How long had they left her there? Who had done it? Did they go back to drinking after killing her? I was going to destroy them!
“She brought this on herself,” a voice spoke from behind me just as I was getting to my feet.
She was gone. She was dead. The only person who had loved me and looked at me with affection. The only person who protected me and smiled through the pain, the desperation, the horrors.
I turned around to find my father leaning on the doorframe, his face still red from the ale. His eyes were foggy, but he didn’t sway even as he stepped forward. The puddle of blood sloshed while he passed through it without even looking down.
“You killed her,” I snarled. He was almost a head taller than me and with shoulders twice as wide. He was the biggest, strongest person I had ever met in my life, but at that moment, I didn’t care. “You fucking murderer! She was your wife!”
“Watch your mouth, worm,” my father snapped, his lip curling into a vicious snarl. “She was old and willful and meddled where she should not! Why should I let her live? There are three inside that could replace her. If she had just kept her mouth shut…”
I swung without thinking. I wasn’t sure if it was the ale or his surprise that made his reactions slower, but he failed to dodge. My knuckles tore as they met his jaw, but even though I hit him with all my strength, he just staggered a couple of steps. When he looked up, his eyes were burning with so much untamed violence that I felt the urge to flee.
He charged before I could make my move, but I dodged swiftly enough so his inertia sent him straight into a wall. He growled as he turned, the veins on his neck bulging with rage. I palmed my knife just when he charged again. His fist caught me this time, but even as the air left my lungs, I managed to sink my blade deep into his right arm. He roared and stepped back, knocking the knife from my trembling fingers.
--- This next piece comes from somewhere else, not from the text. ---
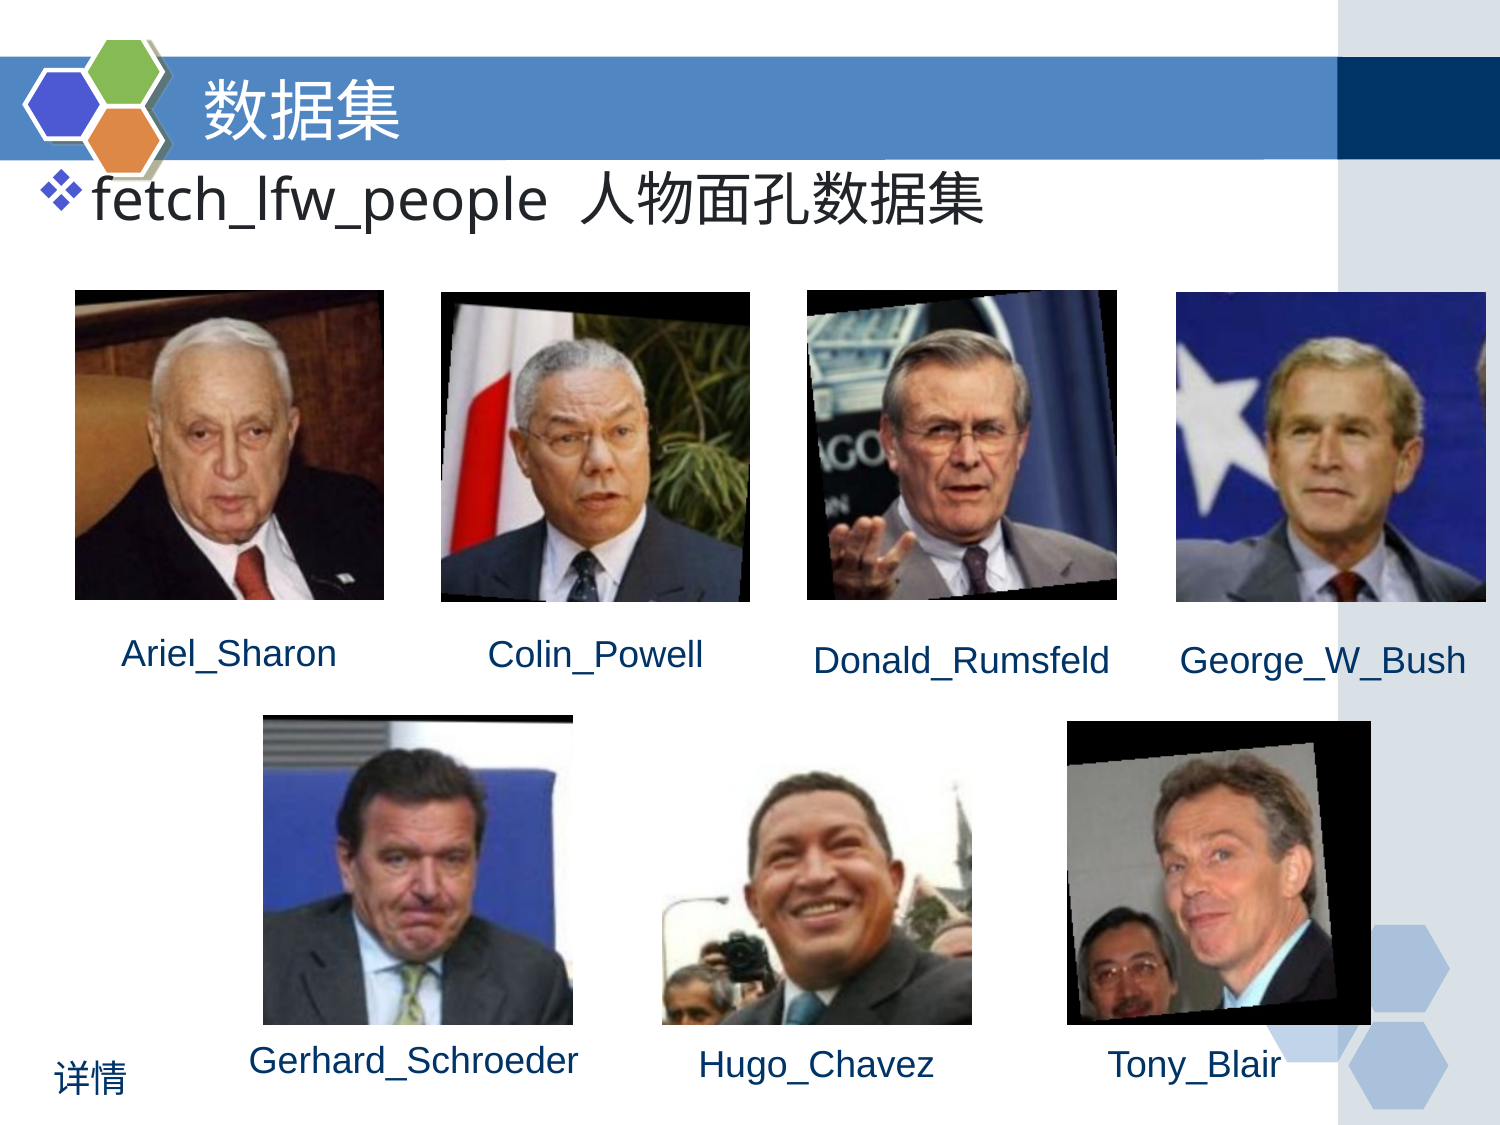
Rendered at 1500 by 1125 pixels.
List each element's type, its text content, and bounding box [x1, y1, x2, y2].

He was pressing his free hand over the wound, seething with pain, when I heard the steps. My brothers stormed out of the house and froze at the sight of us facing each other. A fear like I never knew before squeezed my chest.
I was going to die here. My father alone could finish me even with that wound, and if my brothers interfered…I doubted it would be in my favor.
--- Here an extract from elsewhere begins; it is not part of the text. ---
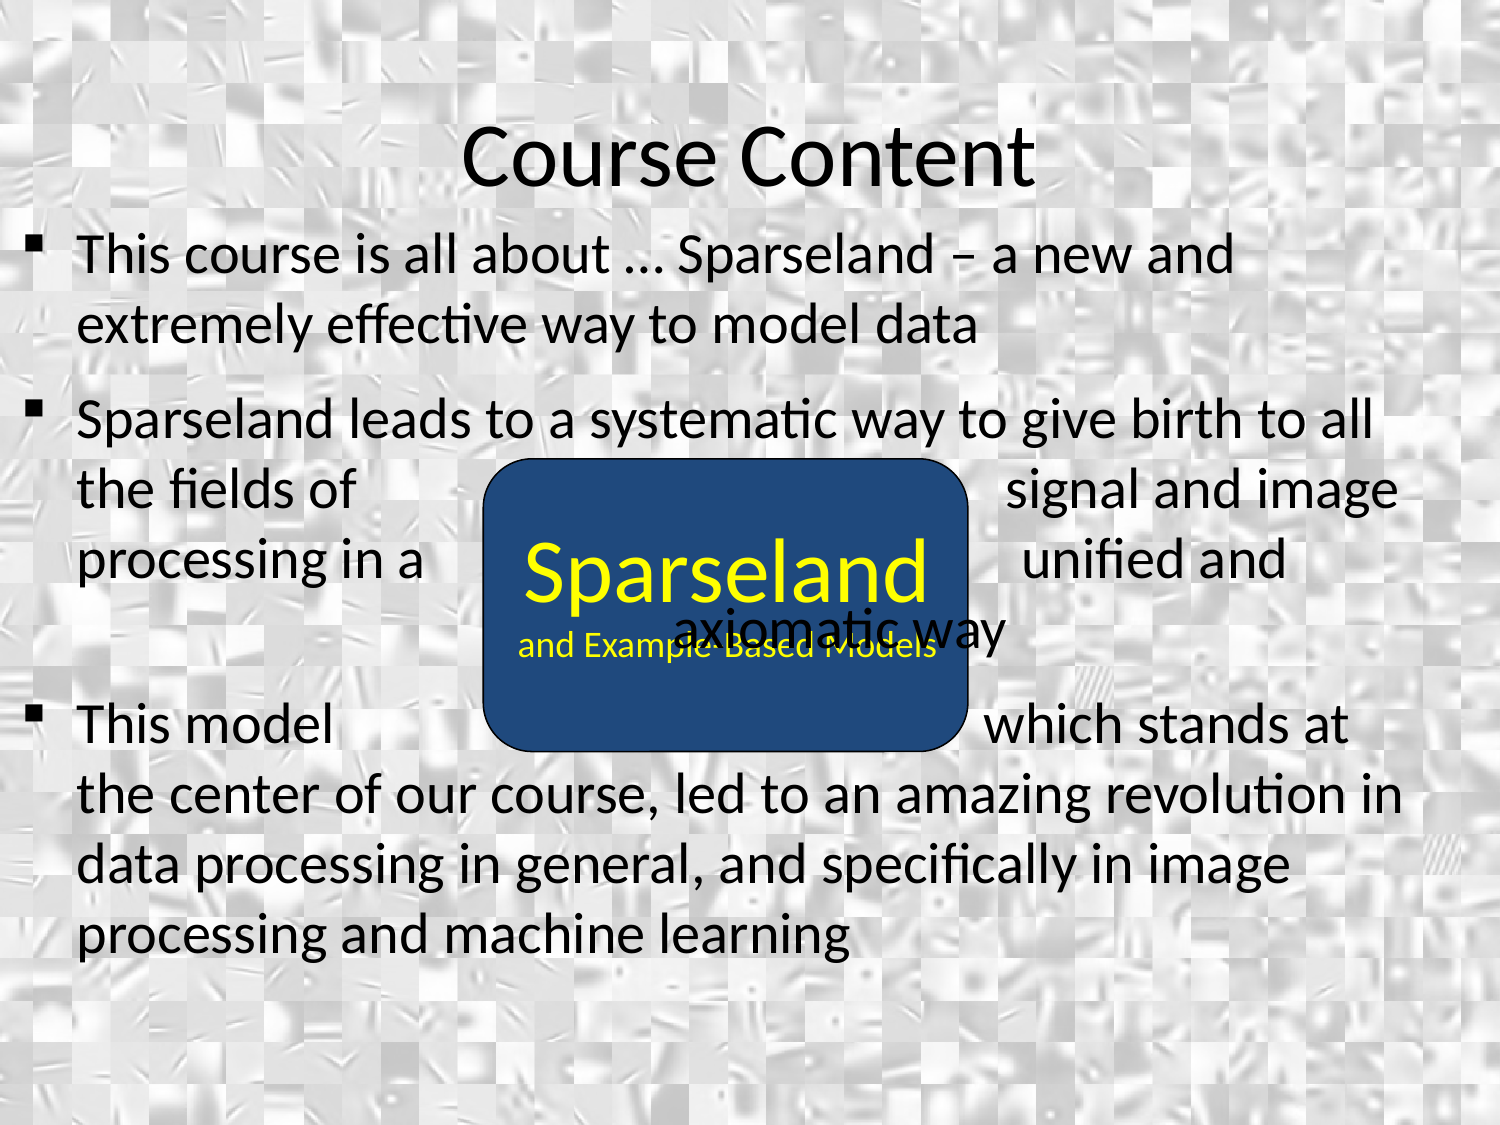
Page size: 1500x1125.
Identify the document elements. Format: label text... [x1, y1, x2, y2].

text_box [0, 0, 1500, 1125]
text_box Course Content [74, 56, 1425, 208]
text_box This course is all about … Sparseland – a new and extremely effective way to model data Sparseland leads to a systematic way to give birth to all the fields of signal and image processing in a unified and axiomatic way This model which stands at the center of our course, led to an amazing revolution in data processing in general, and specifically in image processing and machine learning [5, 208, 1447, 1068]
Just as I was resigning to the fate I had always envisioned for myself, my mother’s voice echoed in my head, ‘Do not give up on life before you have experienced it fully, and when you find someone who makes your heart sing, never let them go. Love is the blood of life, Roman. Without it, you won’t live. You’d merely exist and there is nothing more tragic than that.’
I sucked in a sharp breath, my teary eyes stopping on her body that still lay slumped among the flowers.
Do not give up on life.
Do not give up.
Live.
“I will cut you to pieces and feed you to the dogs!” My father snarled, taking a step toward me.
I broke into a sprint around the house. I heard my father shouting for my brothers to stop me, but they were too slow. In a few seconds, I was already by the front when the door flew open and my eldest brother took a step out. Horror gripped my chest—he was the fastest among us and even if he was still drunk, he could probably catch me. And if he did…
He took another step when two pairs of hands grabbed him and yanked him back. He lost his balance and tripped, falling through the door and dragging the two people with him. I glanced over my shoulder to find out Eela and Livia trying to keep him down.